Copy out the news article on urban growth word for word, in full.

Document excerpt:
◇ ◇ ◇ ◇
Fabiana Frayssinet and Mario Osava

RIO DE JANEIRO, Mar 26 2010 (IPS) - Basic services that are collapsing or non-existent, overcrowding, pollution: these are big-city problems that are compounded in developing countries by poverty and inequality.

Polluted river by a shanty town in Argentina.  Credit: Courtesy UN-HABITAT

Polluted river by a shanty town in Argentina. Credit: Courtesy UN-HABITAT

According to the United Nations Human Settlements Programme (UN-HABITAT), 40 urban “mega-regions” are home to 18 percent of the world’s population. They also concentrate 66 percent of economic activity and 85 percent of all scientific and technological progress.

But these hallmarks of urban progress that encouraged a mass exodus from rural areas to cities are not ultimately reflected in human development indicators, participants concluded in a number of debates and discussions at the Fifth World Urban Forum – The Right to the City: Bridging the Urban Divide.

At the Forum, held Monday through Friday in Rio de Janeiro, speakers called attention to another factor aggravating the situation: the global urban population is growing by 70 million people a year.

Ninety percent of this urban population growth is occurring in developing countries, at a rate between five and 10 times higher than in wealthy countries, according to the World Bank.

A UN-HABITAT Latin American regional report, debated in the Forum Thursday, stated once again that the urbanisation process has not helped to improve people’s lives.


The report, titled “State of the Latin American and Caribbean Cities 2010”, indicates that urban-based economic activities are responsible for more than 50 percent of overall GDP, and more than 80 percent of GDP in the most urbanised countries in the region.

Cities concentrate wealth, power, communications, science, technology and culture – but they also exhibit the worst forms of social inequality, the report says.
◇ ◇ ◇ ◇
Saved data entries
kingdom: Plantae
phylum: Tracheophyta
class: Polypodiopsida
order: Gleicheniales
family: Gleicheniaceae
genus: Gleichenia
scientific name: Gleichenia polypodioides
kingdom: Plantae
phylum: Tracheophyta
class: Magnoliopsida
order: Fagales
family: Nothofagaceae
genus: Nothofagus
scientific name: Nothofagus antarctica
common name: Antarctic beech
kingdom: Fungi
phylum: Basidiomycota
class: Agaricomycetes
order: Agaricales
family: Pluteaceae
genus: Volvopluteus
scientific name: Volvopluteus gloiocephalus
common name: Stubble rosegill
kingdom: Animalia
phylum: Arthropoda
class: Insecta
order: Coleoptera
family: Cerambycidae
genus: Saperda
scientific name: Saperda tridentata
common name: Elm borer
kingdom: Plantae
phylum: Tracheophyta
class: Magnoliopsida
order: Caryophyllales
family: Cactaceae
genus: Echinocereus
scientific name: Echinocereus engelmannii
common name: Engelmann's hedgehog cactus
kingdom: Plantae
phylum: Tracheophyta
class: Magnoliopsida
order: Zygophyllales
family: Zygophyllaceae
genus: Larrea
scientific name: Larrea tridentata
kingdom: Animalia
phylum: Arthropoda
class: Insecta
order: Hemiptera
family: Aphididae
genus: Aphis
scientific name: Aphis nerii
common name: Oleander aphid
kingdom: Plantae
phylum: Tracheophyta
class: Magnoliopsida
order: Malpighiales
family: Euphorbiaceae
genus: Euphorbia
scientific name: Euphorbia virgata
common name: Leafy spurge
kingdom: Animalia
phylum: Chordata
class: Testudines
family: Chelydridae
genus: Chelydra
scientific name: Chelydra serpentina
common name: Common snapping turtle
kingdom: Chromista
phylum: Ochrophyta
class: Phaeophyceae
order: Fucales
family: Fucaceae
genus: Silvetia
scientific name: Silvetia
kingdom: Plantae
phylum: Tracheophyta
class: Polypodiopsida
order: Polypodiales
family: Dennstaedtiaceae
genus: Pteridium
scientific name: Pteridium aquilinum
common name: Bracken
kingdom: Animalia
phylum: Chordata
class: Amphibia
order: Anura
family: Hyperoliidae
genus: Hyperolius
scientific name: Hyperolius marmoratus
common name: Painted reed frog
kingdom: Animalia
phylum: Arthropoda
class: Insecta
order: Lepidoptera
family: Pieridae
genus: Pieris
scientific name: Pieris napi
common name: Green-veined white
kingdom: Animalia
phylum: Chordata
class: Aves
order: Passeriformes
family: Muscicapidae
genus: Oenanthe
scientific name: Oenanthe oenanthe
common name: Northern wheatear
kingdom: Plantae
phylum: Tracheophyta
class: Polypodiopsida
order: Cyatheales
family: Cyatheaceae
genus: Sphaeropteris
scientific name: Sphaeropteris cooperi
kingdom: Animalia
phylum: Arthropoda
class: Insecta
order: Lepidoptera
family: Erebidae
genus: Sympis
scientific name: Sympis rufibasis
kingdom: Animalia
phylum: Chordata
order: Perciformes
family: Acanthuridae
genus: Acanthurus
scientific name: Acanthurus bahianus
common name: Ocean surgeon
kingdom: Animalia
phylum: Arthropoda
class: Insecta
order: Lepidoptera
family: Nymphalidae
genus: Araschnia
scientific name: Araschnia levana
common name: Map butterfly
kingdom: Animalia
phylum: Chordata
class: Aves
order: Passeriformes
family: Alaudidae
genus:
◇ ◇ ◇ ◇
Task response:
Fabiana Frayssinet and Mario Osava

RIO DE JANEIRO, Mar 26 2010 (IPS) - Basic services that are collapsing or non-existent, overcrowding, pollution: these are big-city problems that are compounded in developing countries by poverty and inequality.

Polluted river by a shanty town in Argentina.  Credit: Courtesy UN-HABITAT

Polluted river by a shanty town in Argentina. Credit: Courtesy UN-HABITAT

According to the United Nations Human Settlements Programme (UN-HABITAT), 40 urban “mega-regions” are home to 18 percent of the world’s population. They also concentrate 66 percent of economic activity and 85 percent of all scientific and technological progress.

But these hallmarks of urban progress that encouraged a mass exodus from rural areas to cities are not ultimately reflected in human development indicators, participants concluded in a number of debates and discussions at the Fifth World Urban Forum – The Right to the City: Bridging the Urban Divide.

At the Forum, held Monday through Friday in Rio de Janeiro, speakers called attention to another factor aggravating the situation: the global urban population is growing by 70 million people a year.

Ninety percent of this urban population growth is occurring in developing countries, at a rate between five and 10 times higher than in wealthy countries, according to the World Bank.

A UN-HABITAT Latin American regional report, debated in the Forum Thursday, stated once again that the urbanisation process has not helped to improve people’s lives.


The report, titled “State of the Latin American and Caribbean Cities 2010”, indicates that urban-based economic activities are responsible for more than 50 percent of overall GDP, and more than 80 percent of GDP in the most urbanised countries in the region.

Cities concentrate wealth, power, communications, science, technology and culture – but they also exhibit the worst forms of social inequality, the report says.